What the task asks — Repeat exactly, and only, the lines from the one containing "Which thing supports" through the end of the records.

Entries taken from a collection:
[Start of section]

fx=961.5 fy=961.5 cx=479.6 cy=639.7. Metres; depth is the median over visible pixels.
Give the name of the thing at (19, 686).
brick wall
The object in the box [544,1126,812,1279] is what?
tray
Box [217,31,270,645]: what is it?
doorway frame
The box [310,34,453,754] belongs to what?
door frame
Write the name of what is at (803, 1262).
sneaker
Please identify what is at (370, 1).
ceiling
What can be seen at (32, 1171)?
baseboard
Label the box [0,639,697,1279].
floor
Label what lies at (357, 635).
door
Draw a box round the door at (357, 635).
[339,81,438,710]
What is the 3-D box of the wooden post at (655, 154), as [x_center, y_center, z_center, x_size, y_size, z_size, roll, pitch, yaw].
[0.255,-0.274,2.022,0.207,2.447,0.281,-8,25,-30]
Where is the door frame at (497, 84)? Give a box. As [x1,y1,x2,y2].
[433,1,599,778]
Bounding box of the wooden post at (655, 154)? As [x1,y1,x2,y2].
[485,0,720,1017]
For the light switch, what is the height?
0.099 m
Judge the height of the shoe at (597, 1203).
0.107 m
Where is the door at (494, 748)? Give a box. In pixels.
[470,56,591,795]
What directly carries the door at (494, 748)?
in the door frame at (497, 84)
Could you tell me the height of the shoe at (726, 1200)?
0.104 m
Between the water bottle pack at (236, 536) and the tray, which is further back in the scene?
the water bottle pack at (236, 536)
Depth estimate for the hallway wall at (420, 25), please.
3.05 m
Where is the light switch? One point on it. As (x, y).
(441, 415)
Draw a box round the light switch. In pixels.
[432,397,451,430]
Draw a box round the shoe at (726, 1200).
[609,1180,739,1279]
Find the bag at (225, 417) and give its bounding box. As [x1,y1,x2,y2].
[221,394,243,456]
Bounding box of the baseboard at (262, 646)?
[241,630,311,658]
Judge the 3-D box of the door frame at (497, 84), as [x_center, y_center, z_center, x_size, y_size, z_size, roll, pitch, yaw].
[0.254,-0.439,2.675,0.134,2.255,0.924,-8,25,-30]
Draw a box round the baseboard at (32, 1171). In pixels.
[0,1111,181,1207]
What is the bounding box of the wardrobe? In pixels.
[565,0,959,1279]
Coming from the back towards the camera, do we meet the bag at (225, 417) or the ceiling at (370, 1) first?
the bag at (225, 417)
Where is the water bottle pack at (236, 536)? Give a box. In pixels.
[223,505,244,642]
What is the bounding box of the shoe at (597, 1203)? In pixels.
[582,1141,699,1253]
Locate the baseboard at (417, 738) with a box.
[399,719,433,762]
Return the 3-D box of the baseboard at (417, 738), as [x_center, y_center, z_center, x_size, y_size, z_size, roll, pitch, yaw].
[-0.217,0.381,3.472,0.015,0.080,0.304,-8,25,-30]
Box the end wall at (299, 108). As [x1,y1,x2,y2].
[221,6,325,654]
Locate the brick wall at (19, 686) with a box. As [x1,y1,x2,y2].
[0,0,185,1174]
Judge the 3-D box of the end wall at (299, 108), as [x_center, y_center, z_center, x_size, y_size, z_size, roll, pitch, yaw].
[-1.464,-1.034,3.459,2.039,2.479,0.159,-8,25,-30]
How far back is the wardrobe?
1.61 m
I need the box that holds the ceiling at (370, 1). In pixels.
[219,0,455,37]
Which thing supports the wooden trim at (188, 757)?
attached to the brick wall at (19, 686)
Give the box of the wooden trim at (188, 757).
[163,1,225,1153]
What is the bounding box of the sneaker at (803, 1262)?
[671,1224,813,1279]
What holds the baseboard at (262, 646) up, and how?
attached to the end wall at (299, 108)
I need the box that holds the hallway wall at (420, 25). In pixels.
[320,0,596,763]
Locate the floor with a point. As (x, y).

[End of section]

Result for this exercise —
Which thing supports the wooden trim at (188, 757)?
attached to the brick wall at (19, 686)
Give the box of the wooden trim at (188, 757).
[163,1,225,1153]
What is the bounding box of the sneaker at (803, 1262)?
[671,1224,813,1279]
What holds the baseboard at (262, 646) up, and how?
attached to the end wall at (299, 108)
I need the box that holds the hallway wall at (420, 25). In pixels.
[320,0,596,763]
Locate the floor with a point. As (x, y).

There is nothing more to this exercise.